WINNIPEG: ICE Canada canola futures were mixed on Thursday, with old-crop contracts following US soybeans higher due to tight supplies while new-crop months sagged on expectations of a large crop, traders said.
* Prices for the front-month contract hit their highest level on a continuous basis since July 2008.
* Cold weather delayed early planting but a trader said farmers would be ready to go as soon as soil temperatures warmed.
* CBOT soybeans rallied due to big export sales to top buyer China and waning crop prospects in South America.

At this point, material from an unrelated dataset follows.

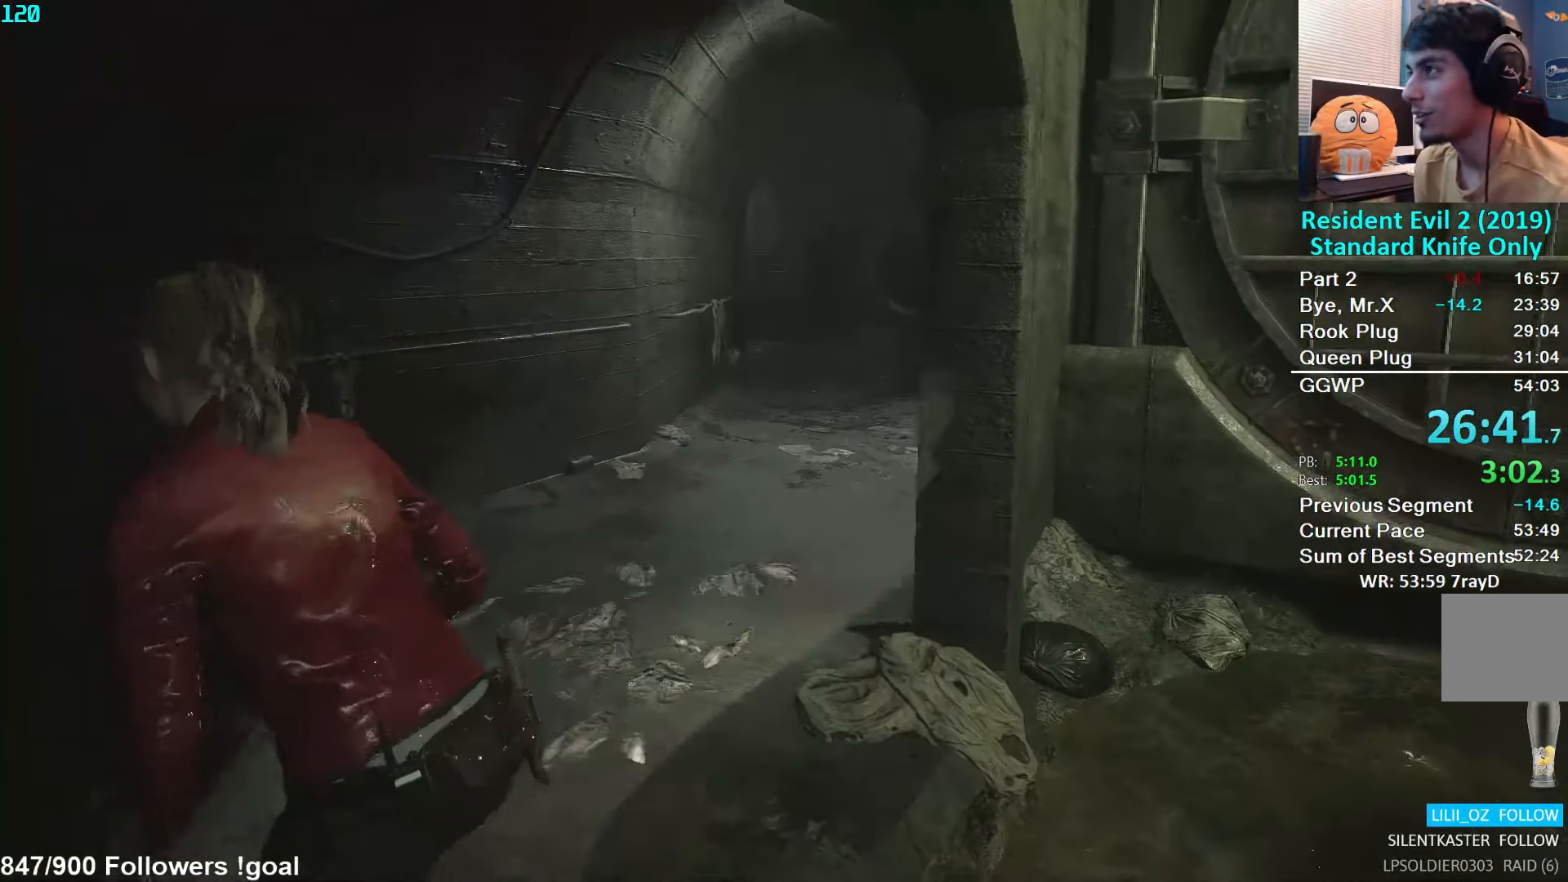
{"buttons": [], "left_stick": "up", "right_stick": "center", "events": [[16, "L3", "up"], [83, "L3", "down"], [333, "L3", "up"]]}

* May canola gained $6.20, or 1 percent, to $645.00 per tonne on volume of 2,687 contracts. Hit contract high of $645.90, the highest price for a nearby contract since July 2008.
* July canola rose $1.60 to $631.60 per tonne on volume of 9,306 contracts.
* New-crop November, which is the month with the biggest open interest, fell $4.40 to $577.70 per tonne on 10,536 contracts.
* May-July spread traded 2,426 times, settling at a May premium of $13.40. July-November spread widened to a July premium of $53.90, trading 3,962 times.
* Chicago May soybeans climbed 7-3/4 US cents, or 0.5 percent, to US$14.81-1/4 per bushel. May soyoil dropped 0.28 cent to 55.37 US cents per lb.
* MATIF August rapeseed lost 1.5 percent.
* The Canadian dollar was trading at 0.9833 against the US dollar or US$1.0170 at 1:15 p.m. CDT (1815 GMT), little changed its Wednesday finish at $0.9835 against the US dollar, or US$1.0168.
* US light crude oil rose 0.5 percent to $104.60 per barrel.